İsrail, yakın zamanda özellikle Gazze’den geçiş yaparak çalışan 7.000 Filistinlinin geçişlerini kısıtlamıştı. Ancak bunu elbette Gazze’de yaşayan Filistinlileri korumaktan ziyade, olası bir salgının burada yaratacağı yıkımın omuzlarına ağır bir insani yük olarak kalacağını ve aynı zamanda bu salgının İsrail’deki durumu da ağırlaştıracağını bildikleri için yaptılar.
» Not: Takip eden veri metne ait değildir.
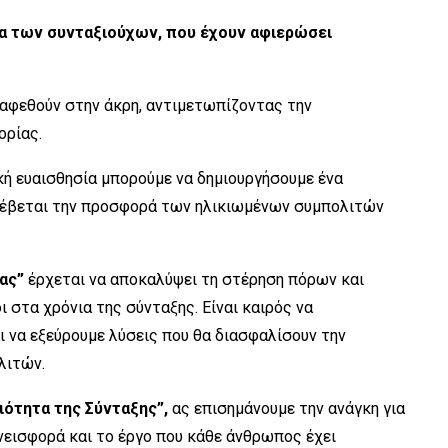
ία των συνταξιούχων, που έχουν αφιερώσει
 αφεθούν στην άκρη, αντιμετωπίζοντας την
ορίας.
κή ευαισθησία μπορούμε να δημιουργήσουμε ένα
 σέβεται την προσφορά των ηλικιωμένων συμπολιτών
ας”
έρχεται να αποκαλύψει τη στέρηση πόρων και
 στα χρόνια της σύνταξης. Είναι καιρός να
 να εξεύρουμε λύσεις που θα διασφαλίσουν την
λιτών.
ιότητα της Σύνταξης”,
ας επισημάνουμε την ανάγκη για
νεισφορά και το έργο που κάθε άνθρωπος έχει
Nitekim burada olası bir insani felaket tüm dünyada dikkatlerin buraya yeniden yoğunlaşmasına ve İsrail’in insanlıkdışı ablukasının sorgulanmasına yol açacaktır.
COGAT (Batı Şeria ve Gazze Şeridi Bölgelerinde Hükümet Faaliyetleri Koordinatörlüğü) Başkanı Kamil Abu Rokon şu açıklamayı yapmıştı: “Virüs ve hastalığın sınırı yok. – bu yüzden, Gazze Şeridi’nde… koronavirüs salgınını önlemek İsrail için en iyi seçenektir. Bu İsrail’in çıkarına çünkü böyle bir salgın İsrail Devleti vatandaşlarının sağlığını tehlikeye atabilir.”
Haaretz gazetesinde yapılan bir yorumda ise Covid-19 salgınının İsrail ve Filistinli güçler arasında gayrıresmi bir ateşkese yol açtığına dikkat çekiliyor. Fakat salgını ve insani bir felaketi durdurmak için silahları susturmanın yetmeyeceği açık.
Bugünden tezi yok Gazze’ye yönelik insanlıkdışı ablukanın kaldırılması ve bölgenin ihtiyaç duyduğu sağlık malzemeleri ve ekipmanlarına, temizlik ve dezenfektan ürünlerine, sağlıklı içme suyuna, bölgenin askeri saldırıları nedeniyle çökmüş halde bulunan altyapısını yeniden ayağa kaldırmak için ihtiyaç duyulan malzemelere erişiminin sağlanması gerekmektedir. Bu yapılmadığı takdirde Covid-19 nedeniyle yaşanacak her bir can kaybının sorumlusu katil İsrail devleti ve emperyalist işbirlikçileri olacaktır.